The slow pace and quiet presentation of events are, as always with Kurkov, both disarming and deceiving. Because when you get to the end, you realise that a revolution has taken place. And along the way, the everyday concerns of everyday folk (which sounds a lot worse than it really is) have been examined, turned inside out, put right way back, and turned through one hundred and eighty degrees.

The many interweaving plots are to complex to relate, although they are not at all difficult to follow once you have remembered who is who. The overall effect is one of gentle comedy and great affection for the people and their country. Don’t expect another Penguin book. The surrealism is much more subtle. Do expect to be charmed and drawn in and, gripes notwithstanding, find yourself immersed in a fantasy every bit as compelling as the real life it reflects.

Friday, 2 September 2011

The Zero Train - Yuri Buida

A lot of comparisons have been made to try to capture the essence of this short novel – Kafkaesque, Beckett with trains, you get the picture. And whilst these may be true to a degree, it is only a small degree. Buida has his own voice and his own approach. Indeed, like all good writers he has subverted everything without once straying from a path which anyone can follow. Most importantly, he has taken what many term Socialist Realism and used it to cast a blisteringly clear light on Stalinist Russia. That this would call to mind both Kafka and Beckett (and many more beside) is inevitable.

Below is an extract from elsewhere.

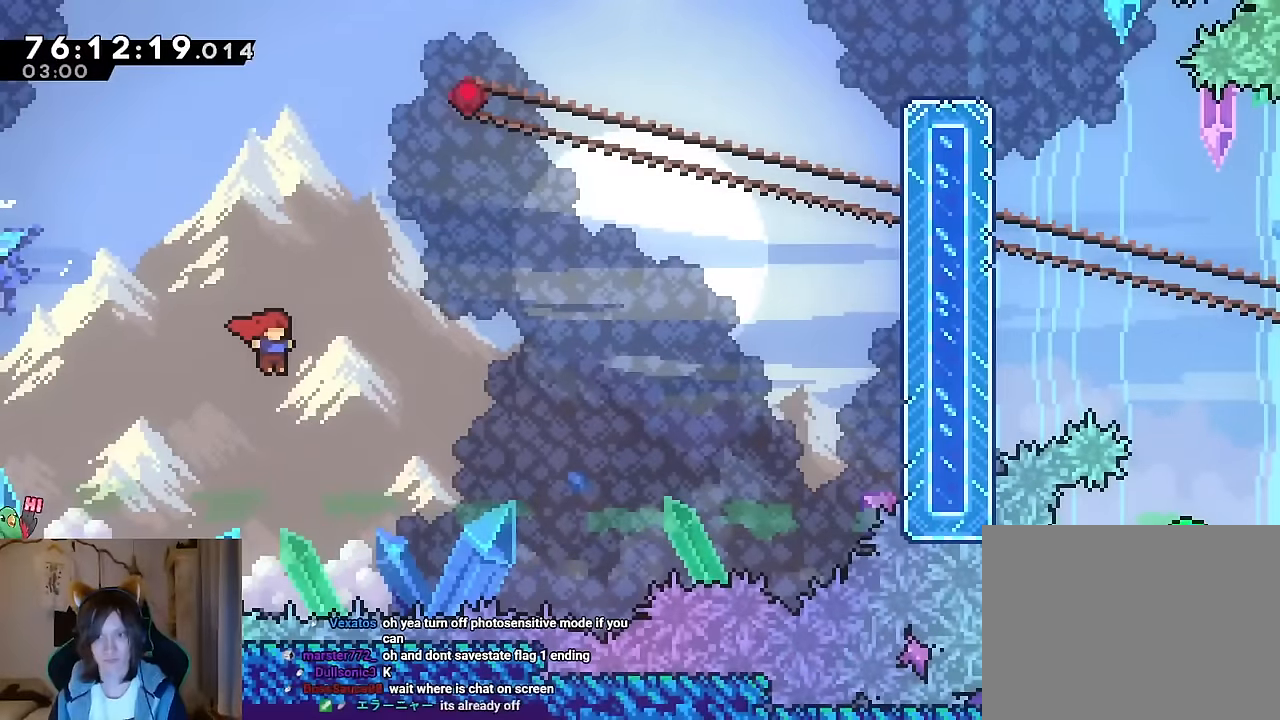
{"buttons": ["B"], "left_stick": "up-right", "right_stick": "center", "events": []}
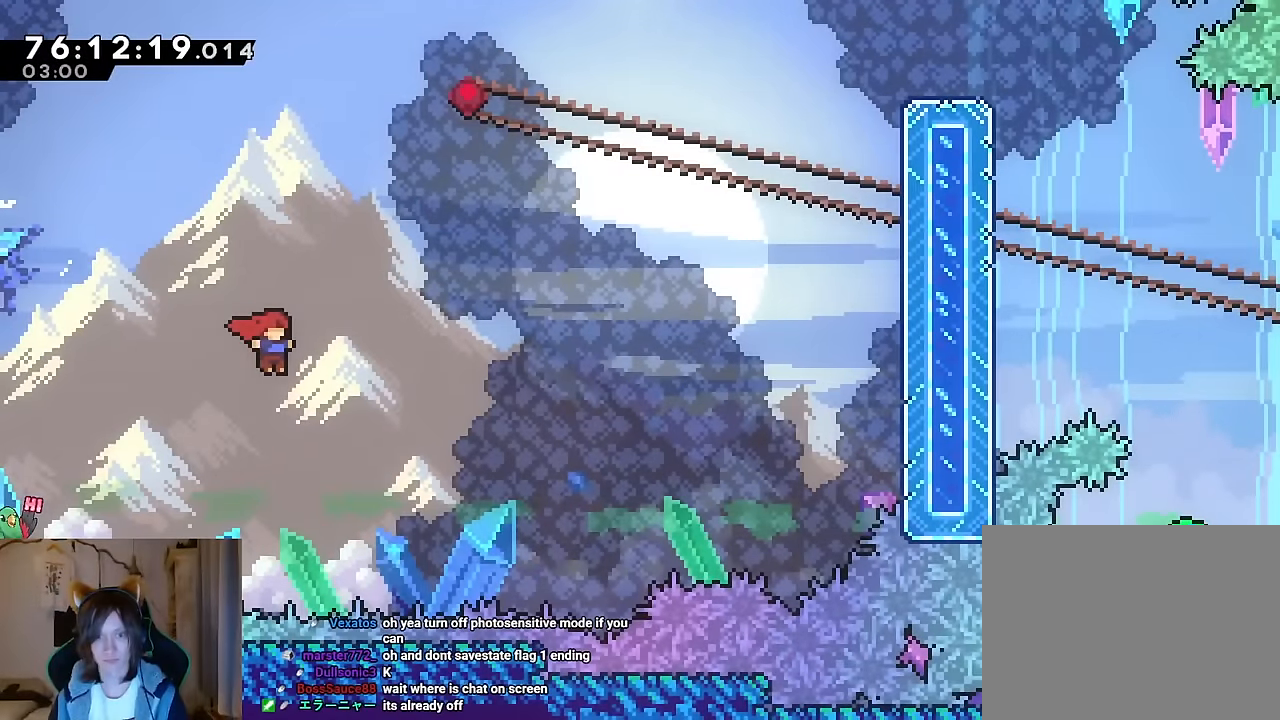
{"buttons": ["B"], "left_stick": "up-right", "right_stick": "center", "events": []}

If that is his style, his subject is both simple and infinitely expressive, with a life beyond the episodic tale. A railway line is built along which travels the Zero Train. At intervals along the track there are stations and sidings, workshops, and all the life that is lived by those who maintain all these facilities. We are given glimpses into the long, bleak, and brutal life of one such place. It encapsulates the Stalinist era, but it also lays wide open the human condition. Those who arrive at the beginning, young, with hope, are ground down through the years. Those that survive are little more than that. Survivors. Their lives have been devoted to the Zero Train, the purpose of which is a mystery. When the train goes, they must go as well.

The whole book is a surreal tour de force. It sounds grim, and the realism spares no sensibilities, but at the same time it is a poetic work, and a paean to those whose whole lives were lived with the heel of the boot on their faces. Certainly a book worth seeking out.